§ INSTRUÇÃO A: Devolva, sem alterações, o trecho do texto sobre a Lua Nova em Sagitário que começa em "Consequentemente, a luz" e termina em "após a sizígia.".
§ INSTRUÇÃO B: Resuma em duas frases o texto sobre a Lua Nova em Sagitário.

Reflexões Astrológicas 2022: Lua Nova em Sagitário

 Reflexões Astrológicas


Lunações



Lua Nova em Sagitário

Lisboa, 22h57min, 23/11/2022

 

Sol-Lua

Decanato: Mercúrio

Termos: Júpiter

Monomoiria: Marte 

 

  A Lua Nova de Novembro ocorre no signo de Sagitário, com Leão a marcar a hora para o tema de Lisboa, e assim na V, no Lugar da Boa Fortuna (ἀγαθή τύχη), no decanato de Mercúrio, nos termos de Júpiter e na monomoiria de Marte. A sizígia dá-se, desta forma, abaixo do horizonte e cerca de três horas e meia após o pôr-do-sol. O Sol encontra-se pois desfavorecido por estar fora do seu próprio segmento de luz (αἵρεσις) e abaixo do horizonte, já a Lua colhe as bênçãos da noite, embora esteja num signo masculino. Recupera-se também aqui o elemento Fogo, ausente no tema do eclipse lunar, e que reforça a força do intelecto.

  Consequentemente, a luz da sizígia, agora num signo de Fogo, encontra-se sob a terra, no útero de Gaia. O olhar fixa-se então em Marte, como luz ascendente, e em Júpiter e Saturno, como luzes que descendem. Úrano é a luz mais alta e Neptuno ladeia Júpiter na sua queda. Porém, à hora do encontro dos luminares, todas estes planetas, com a excepção de Saturno que se encontra conjunto ao Ponto do Ocaso, se encontram retrógrados. Júpiter ficará directo cerca de cinco minutos após a sizígia.

  Esta retrogradação, no hemisfério superior do tema, é particularmente significativa. Saturno desaparece no horizonte e Marte, Úrano, Júpiter e Neptuno iludem o olhar com seu movimento de retorno. Esta ilusão do movimento consagra a sua impotência, a negação da potencialidade. O movimento volta a si mesmo, anulando o potencial de acção. É um solipsismo e um ensimesmamento radical. No entanto, como o movimento se estende no espaço e no tempo, esta negação tem uma temporalidade restrita. A anulação do acto e o retorno a si tem um fim. A questão que se coloca é saber se o período de ensimesmamento produziu uma finalidade, um propósito que imerge de si mesmo e se torna acção.

§ DADOS FORNECIDOS:
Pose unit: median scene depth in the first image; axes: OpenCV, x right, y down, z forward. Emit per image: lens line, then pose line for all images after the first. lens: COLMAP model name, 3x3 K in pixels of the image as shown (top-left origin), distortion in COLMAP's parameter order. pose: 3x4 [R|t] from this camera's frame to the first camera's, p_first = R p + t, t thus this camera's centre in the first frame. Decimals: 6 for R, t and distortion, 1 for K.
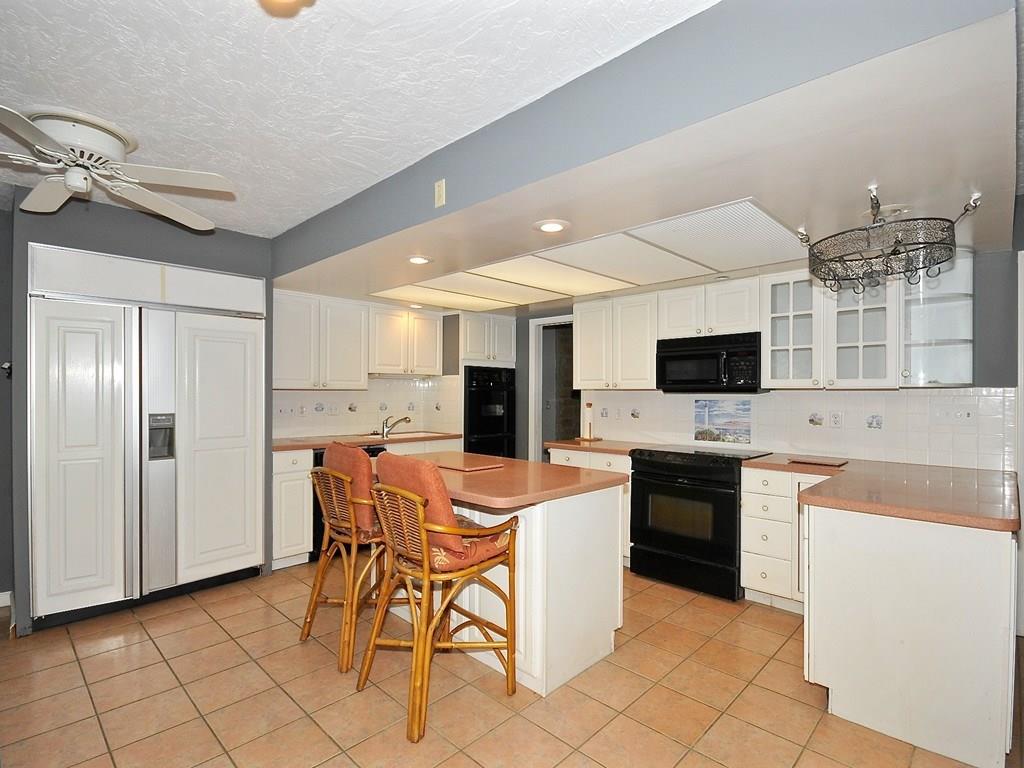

§ SUA RESPOSTA A:
Consequentemente, a luz da sizígia, agora num signo de Fogo, encontra-se sob a terra, no útero de Gaia. O olhar fixa-se então em Marte, como luz ascendente, e em Júpiter e Saturno, como luzes que descendem. Úrano é a luz mais alta e Neptuno ladeia Júpiter na sua queda. Porém, à hora do encontro dos luminares, todas estes planetas, com a excepção de Saturno que se encontra conjunto ao Ponto do Ocaso, se encontram retrógrados. Júpiter ficará directo cerca de cinco minutos após a sizígia.

§ SUA RESPOSTA B: A Lua Nova de novembro de 2022 ocorre em Sagitário, com Leão a marcar a hora para o tema de Lisboa, e a sizígia dá-se abaixo do horizonte, na V, no Lugar da Boa Fortuna. À hora do encontro dos luminares, Marte, Úrano, Júpiter e Neptuno estão retrógrados, um movimento de retorno que anula temporariamente o potencial de ação, e fica a questão de saber se esse ensimesmamento produz um propósito que se torne ação.